# Measuring Data Quality

## Measures of Data Quality

- Validity: Conforms to a Schema
- Accuracy: Conforms to gold standard
- Completeness: All records?
- Consistency: Matches other data
- Uniformity: Same units

## Blueprint for Cleaning Data

- Audit your Data
- Create a Data Cleaning Plan
  - Identify causes
  - Define operations
  - Test
- Execute the plan (run a script)
- Manually correct


Iterate on the process

# Quiz 1

In [27]:
"""
Your task is to check the "productionStartYear" of the DBPedia autos datafile for valid values.
The following things should be done:
- check if the field "productionStartYear" contains a year
- check if the year is in range 1886-2014
- convert the value of the field to be just a year (not full datetime)
- the rest of the fields and values should stay the same
- if the value of the field is a valid year in the range as described above,
  write that line to the output_good file
- if the value of the field is not a valid year as described above, 
  write that line to the output_bad file
- discard rows (neither write to good nor bad) if the URI is not from dbpedia.org
- you should use the provided way of reading and writing data (DictReader and DictWriter)
  They will take care of dealing with the header.

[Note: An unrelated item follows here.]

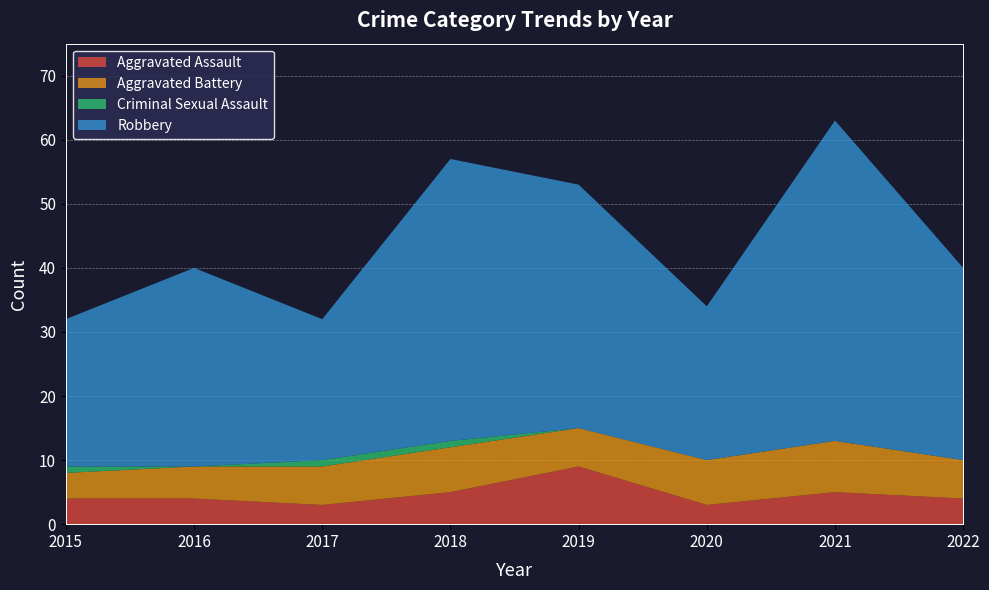

Reading left to right, list all the values displayed in this chart.

Aggravated Assault: 4	4	3	5	9	3	5	4
Aggravated Battery: 4	5	6	7	6	7	8	6
Criminal Sexual Assault: 1	0	1	1	0	0	0	0
Robbery: 23	31	22	44	38	24	50	30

You can write helper functions for checking the data and writing the files, but we will call only the 
'process_file' with 3 arguments (inputfile, output_good, output_bad).
"""
import csv
import pprint
import datetime as dt

INPUT_FILE = 'data/autos.csv'
OUTPUT_GOOD = 'data/autos-valid.csv'
OUTPUT_BAD = 'data/FIXME-autos.csv'

In [28]:
def get_date(date_str):
    try:
        return dt.datetime.strptime(date_str[:10], '%Y-%m-%d')
    except ValueError:
        return None

In [29]:
def date_in_range(year):
    min_year = 1886
    max_year = dt.datetime.now().year
    return (min_year <= year) and (year <= max_year)

In [30]:
def process_file(input_file, output_good, output_bad):
    good_data = list()
    bad_data = list()

    with open(input_file, "r") as f:
            reader = csv.DictReader(f)
            header = reader.fieldnames
            start_year_idx = header.index('productionStartYear')
            for row in reader:
                # Discard if the URI is not correct
                if not row['URI'].startswith('http://dbpedia.org'):
                    continue
                # Check that it is a date
                date = get_date(row['productionStartYear'])
                if not date:
                    bad_data.append(row)
                    continue
                # Convert to year alone
                year = date.year
                row['productionStartYear'] = year
                # Check the year's range
                if not date_in_range(year):
                    bad_data.append(row)
                    continue
                good_data.append(row)

    # Write the output to files
    with open(output_good, "w") as g:
        writer = csv.DictWriter(g, delimiter=",", fieldnames= header)
        writer.writeheader()
        for row in good_data:
            writer.writerow(row)

    with open(output_bad, "w") as g:
        writer = csv.DictWriter(g, delimiter=",", fieldnames= header)
        writer.writeheader()
        for row in bad_data:
            writer.writerow(row)

In [32]:
def test():
    process_file(INPUT_FILE, OUTPUT_GOOD, OUTPUT_BAD)


test()